Lauren Winner read The Chosen as a teenager and romanticized Orthodox Judaism from a distance. Unlike most of us, though, she had a doorway into its closed world. Her father was Jewish: non-observant, but religious enough to want his lapsed Baptist wife to send the kids to a synagogue, something she did even after they divorced. Winner spent much of her time during high school at Congregation Beth Israel in Charlottesville, Virginia. She was a teenage anomaly: an earnest, devoted student of religion who gradually traded in "lacrosse practice and ballet lessons and field hockey sticks, awkward dates at the movie theater and Friday night football games for more hours at the synagogue."
Winner loved her friends at Congregation Beth Israel, but the synagogue was Reform: liberal in its approach to Jewish law.
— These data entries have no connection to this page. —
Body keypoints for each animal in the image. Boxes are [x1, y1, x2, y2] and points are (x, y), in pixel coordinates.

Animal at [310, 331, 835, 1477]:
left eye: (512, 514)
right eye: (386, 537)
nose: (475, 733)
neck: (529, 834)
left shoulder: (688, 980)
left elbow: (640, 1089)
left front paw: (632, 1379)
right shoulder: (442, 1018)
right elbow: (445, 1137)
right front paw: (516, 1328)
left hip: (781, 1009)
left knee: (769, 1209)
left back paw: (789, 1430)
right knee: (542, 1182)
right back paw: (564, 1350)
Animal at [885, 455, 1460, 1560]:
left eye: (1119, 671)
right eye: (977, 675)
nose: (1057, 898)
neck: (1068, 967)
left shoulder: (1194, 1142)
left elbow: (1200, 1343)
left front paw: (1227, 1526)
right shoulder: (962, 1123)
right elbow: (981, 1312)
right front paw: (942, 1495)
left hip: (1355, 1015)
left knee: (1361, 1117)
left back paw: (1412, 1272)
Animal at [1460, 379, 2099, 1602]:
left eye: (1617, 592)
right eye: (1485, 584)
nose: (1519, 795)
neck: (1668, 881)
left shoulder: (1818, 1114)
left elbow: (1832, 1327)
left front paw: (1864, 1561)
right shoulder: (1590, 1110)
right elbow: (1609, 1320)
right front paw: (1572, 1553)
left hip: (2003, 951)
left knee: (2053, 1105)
Her own instincts were different: "Either God revealed all this stuff to Moses on Mount Sinai or He didn't. If He did, then we're bound by it . …Either there was no Judaism or there was Orthodox Judaism."
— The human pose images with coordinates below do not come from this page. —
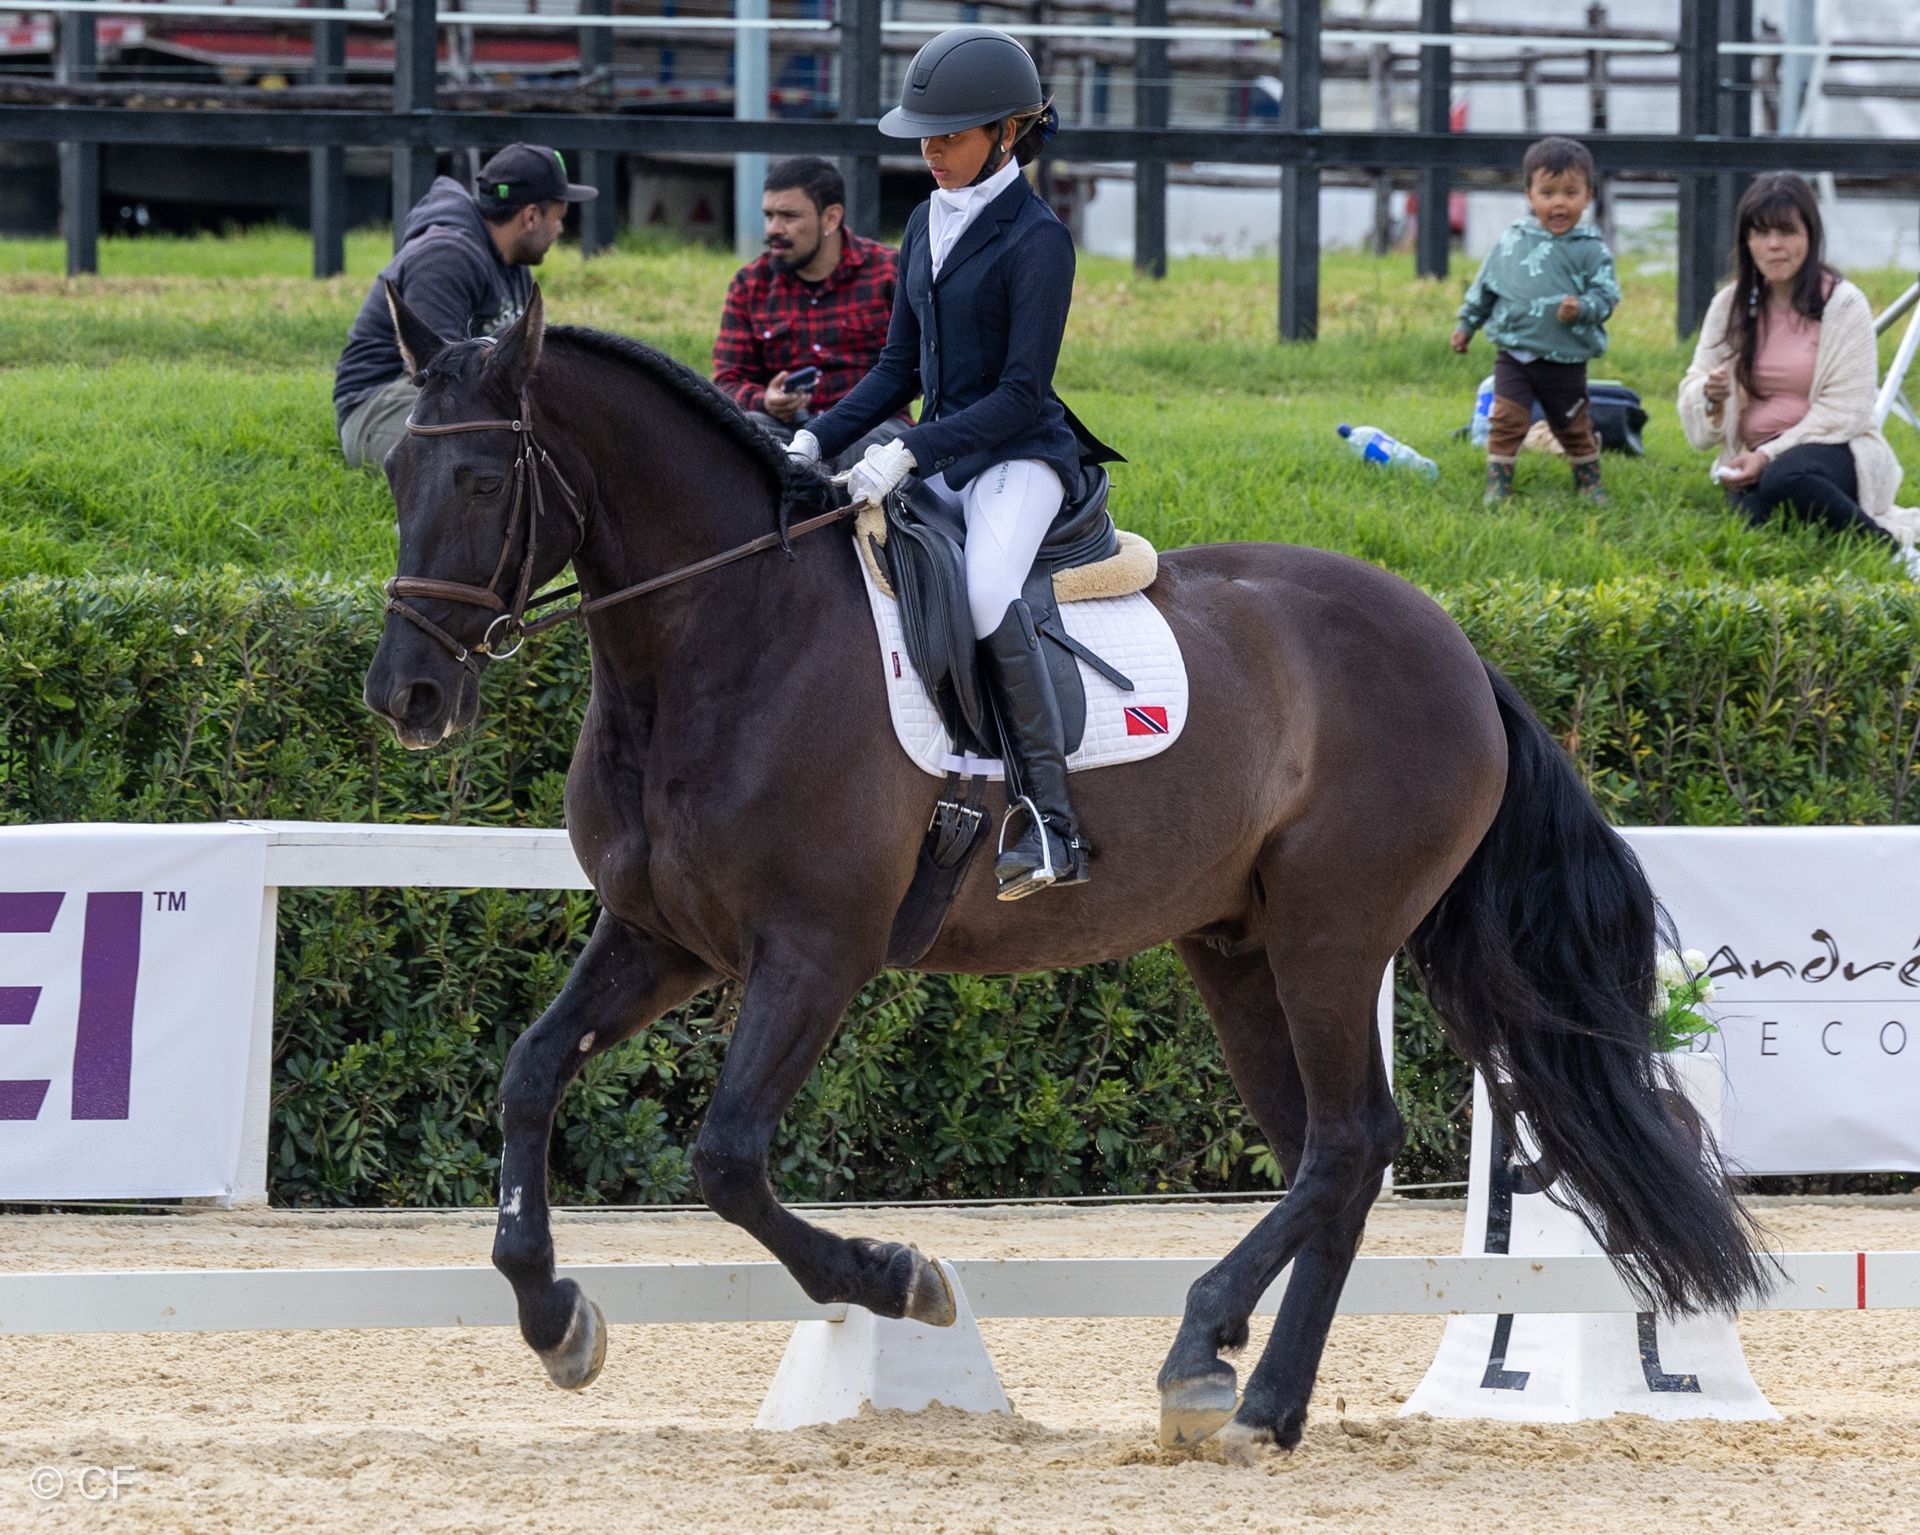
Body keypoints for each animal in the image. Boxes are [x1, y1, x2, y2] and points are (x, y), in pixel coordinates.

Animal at [363, 286, 1769, 1456]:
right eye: (393, 470)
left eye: (482, 478)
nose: (407, 695)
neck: (722, 636)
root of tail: (1459, 648)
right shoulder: (664, 935)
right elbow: (530, 1072)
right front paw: (555, 1315)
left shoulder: (814, 950)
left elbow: (728, 1156)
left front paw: (898, 1277)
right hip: (1238, 944)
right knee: (1334, 1151)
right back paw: (1251, 1391)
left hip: (1332, 932)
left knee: (1350, 1137)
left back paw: (1220, 1359)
She lived for a summer with an Orthodox family in New York, learning to make challah and study Talmud, dressing in ankle-length skirts. While at Columbia University, she formally converted to Judaism by going through a ritual bath called a mikvah. Rabbis streamed in to witness the bath, though allowance was made for female modesty:
when I entered the mikvah room, the rabbis all turned their backs, and then, robe on, I plunged into the water. The rabbis heard the splash, and then they filed out of the room. I disrobed, and the mikvah lady supervised my three immersions . …And then I was a Jew.
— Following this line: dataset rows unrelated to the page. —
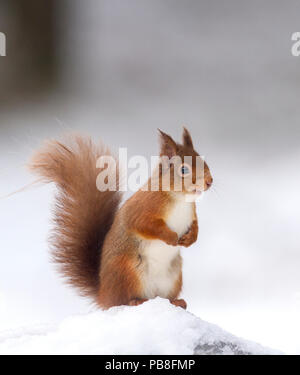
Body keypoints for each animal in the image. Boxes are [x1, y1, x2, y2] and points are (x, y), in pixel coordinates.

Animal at [27, 128, 211, 310]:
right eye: (184, 170)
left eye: (204, 161)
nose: (210, 181)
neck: (179, 199)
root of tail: (104, 295)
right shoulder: (143, 209)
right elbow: (146, 225)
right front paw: (171, 237)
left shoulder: (191, 214)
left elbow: (195, 226)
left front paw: (190, 239)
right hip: (127, 271)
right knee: (122, 300)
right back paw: (136, 301)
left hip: (173, 278)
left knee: (163, 297)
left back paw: (176, 302)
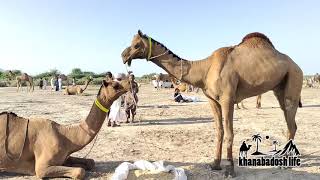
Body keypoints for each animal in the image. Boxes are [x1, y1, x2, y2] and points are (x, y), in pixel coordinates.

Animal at [0, 79, 130, 179]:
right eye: (115, 85)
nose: (129, 81)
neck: (65, 135)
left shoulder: (64, 157)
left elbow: (91, 162)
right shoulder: (42, 168)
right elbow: (80, 171)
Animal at [122, 30, 302, 176]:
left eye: (136, 45)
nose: (123, 55)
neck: (204, 69)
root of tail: (297, 66)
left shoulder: (227, 99)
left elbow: (229, 133)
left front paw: (230, 170)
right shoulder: (212, 101)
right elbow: (219, 131)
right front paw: (215, 164)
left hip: (293, 79)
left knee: (291, 123)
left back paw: (286, 163)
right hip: (279, 88)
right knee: (290, 122)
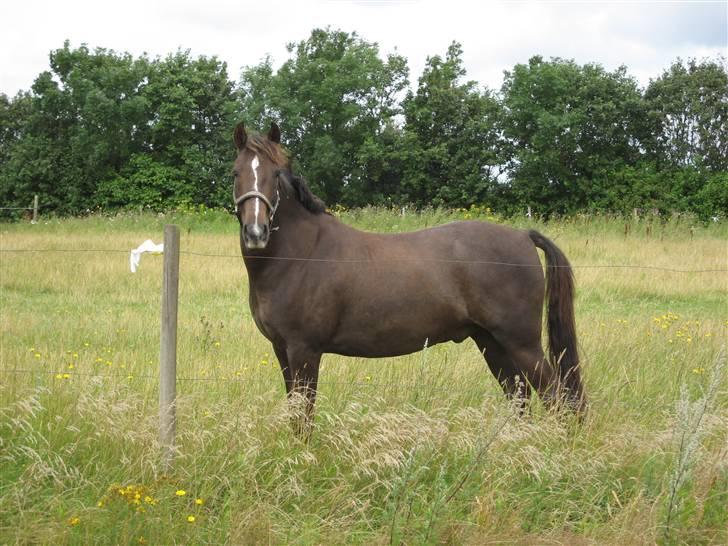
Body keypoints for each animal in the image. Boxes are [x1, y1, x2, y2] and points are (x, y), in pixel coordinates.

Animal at [232, 121, 584, 432]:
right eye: (236, 173)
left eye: (276, 174)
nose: (256, 232)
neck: (300, 254)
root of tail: (523, 236)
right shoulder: (282, 349)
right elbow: (295, 412)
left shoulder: (304, 350)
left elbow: (303, 416)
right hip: (491, 342)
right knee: (520, 398)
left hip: (521, 343)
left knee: (556, 397)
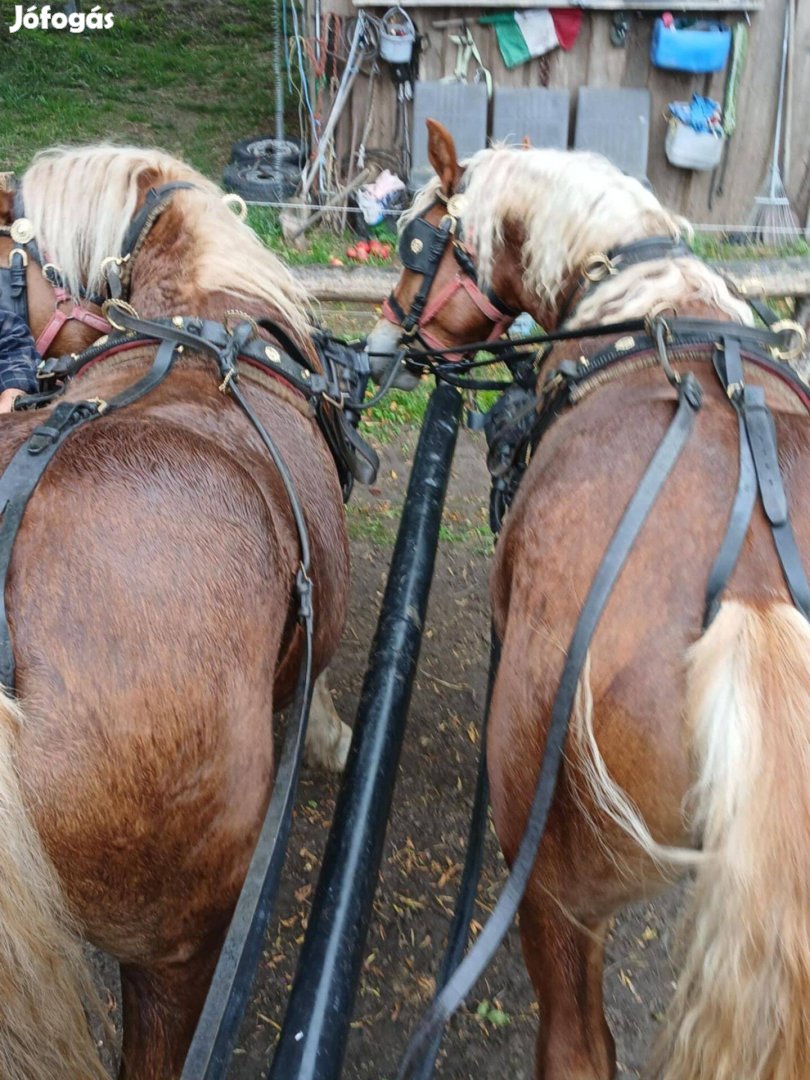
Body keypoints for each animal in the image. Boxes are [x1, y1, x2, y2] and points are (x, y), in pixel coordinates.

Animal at [371, 122, 810, 1080]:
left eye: (418, 241)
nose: (385, 342)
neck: (647, 301)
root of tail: (753, 595)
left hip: (554, 883)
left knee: (577, 1045)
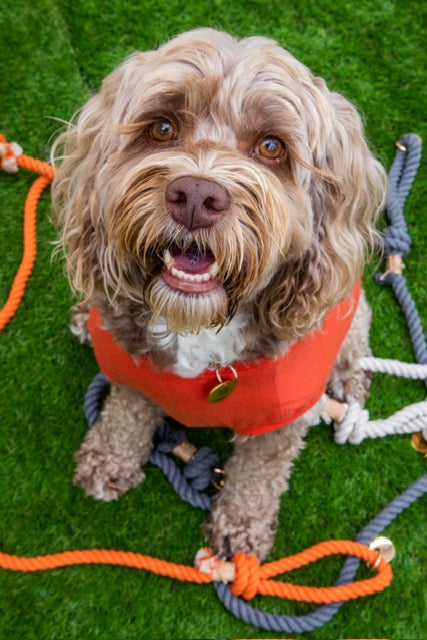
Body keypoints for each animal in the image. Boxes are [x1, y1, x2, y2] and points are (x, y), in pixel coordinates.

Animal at [52, 28, 388, 560]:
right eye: (162, 127)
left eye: (271, 146)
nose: (195, 196)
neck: (199, 326)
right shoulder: (131, 370)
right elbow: (126, 411)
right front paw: (109, 458)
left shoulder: (281, 421)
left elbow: (259, 473)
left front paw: (241, 527)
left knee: (356, 332)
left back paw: (350, 376)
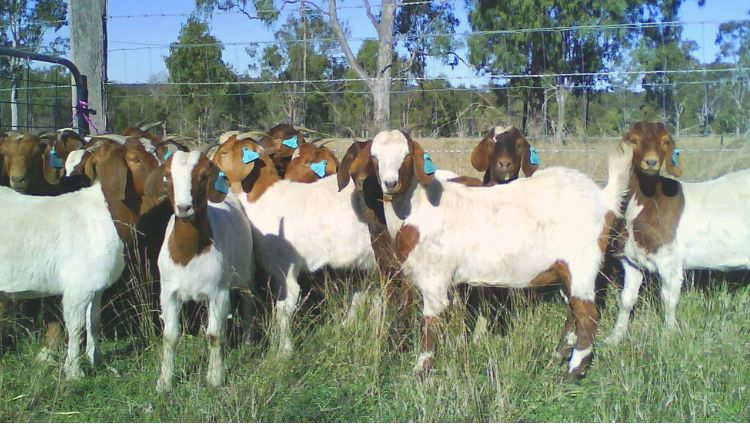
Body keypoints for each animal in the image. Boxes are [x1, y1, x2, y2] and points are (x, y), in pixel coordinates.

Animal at [0, 139, 159, 379]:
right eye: (135, 158)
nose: (167, 178)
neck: (107, 214)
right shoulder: (78, 288)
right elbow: (75, 326)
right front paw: (74, 372)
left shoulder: (96, 286)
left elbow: (93, 321)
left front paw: (95, 359)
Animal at [145, 151, 255, 391]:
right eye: (167, 176)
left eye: (204, 176)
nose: (184, 208)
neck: (188, 255)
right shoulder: (168, 292)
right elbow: (170, 336)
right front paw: (164, 381)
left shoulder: (219, 292)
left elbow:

For Winner, this was a dramatic moment, yet ultimately anticlimactic. Only a few years later, in the antechamber of a chapel in Cambridge, England, she took another ritual bath. An Anglican chaplain asked her if she would turn to Christ and renounce evil, to which she answered "I will, with God's help." The chaplain then poured warm water over her head and wrapped her in a striped bathrobe ("like Joseph's coat"). Her appointed godmother gave her a silver cross, a reminder of the man who had lured her from synagogues and Talmud studies, from Simchat Torah and the Feast of Tabernacles, from the mikvah itself. The convert had converted.
Winner considers from several angles how this improbable second conversion came about. There was a miraculous element to it: she encountered Jesus in a strange dream. (I'm glad to hear that he looks like Daniel Day-Lewis.) Theology played a part. She loved the idea of Incarnation—God entering our world, becoming one of us. Also, she'd encountered blatant prejudice in the Orthodox community, an insular world unwilling to accept converts on equal footing.
Winner is honest, though, in ascribing much of her disaffection to her own failure as a Jew. After her initial love affair with Judaism, she lost her enthusiasm for it. She didn't study enough, didn't keep the Sabbath. "If it was a marriage," she says, "me to Orthodox Judaism, I failed long before I met up with Jesus. I failed from the beginning."